→ WHAT YOU NEED TO DO:
Transcribe each record exactly; skip any picture.
*** DATA IN THIS EXERCISE Section Begins ***
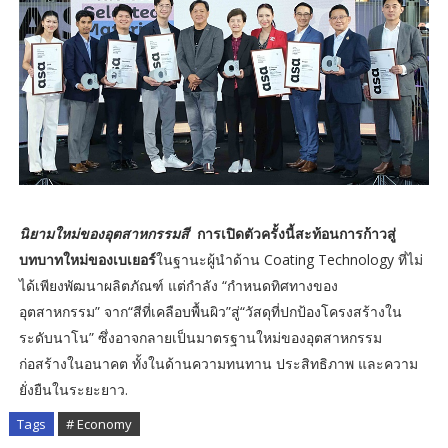
นิยามใหม่ของอุตสาหกรรมสี
การเปิดตัวครั้งนี้สะท้อนการก้าวสู่
บทบาทใหม่ของเบเยอร์
ในฐานะผู้นำด้าน Coating Technology ที่ไม่
ได้เพียงพัฒนาผลิตภัณฑ์ แต่กำลัง “กำหนดทิศทางของ
อุตสาหกรรม” จาก“สีที่เคลือบพื้นผิว”สู่“วัสดุที่ปกป้องโครงสร้างใน
ระดับนาโน” ซึ่งอาจกลายเป็นมาตรฐานใหม่ของอุตสาหกรรม
ก่อสร้างในอนาคต ทั้งในด้านความทนทาน ประสิทธิภาพ และความ
ยั่งยืนในระยะยาว.
Tags
# Economy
*** DATA IN THIS EXERCISE Section Ends ***
→ RESPONSE AREA:
นิยามใหม่ของอุตสาหกรรมสี
การเปิดตัวครั้งนี้สะท้อนการก้าวสู่
บทบาทใหม่ของเบเยอร์
ในฐานะผู้นำด้าน Coating Technology ที่ไม่
ได้เพียงพัฒนาผลิตภัณฑ์ แต่กำลัง “กำหนดทิศทางของ
อุตสาหกรรม” จาก“สีที่เคลือบพื้นผิว”สู่“วัสดุที่ปกป้องโครงสร้างใน
ระดับนาโน” ซึ่งอาจกลายเป็นมาตรฐานใหม่ของอุตสาหกรรม
ก่อสร้างในอนาคต ทั้งในด้านความทนทาน ประสิทธิภาพ และความ
ยั่งยืนในระยะยาว.
Tags
# Economy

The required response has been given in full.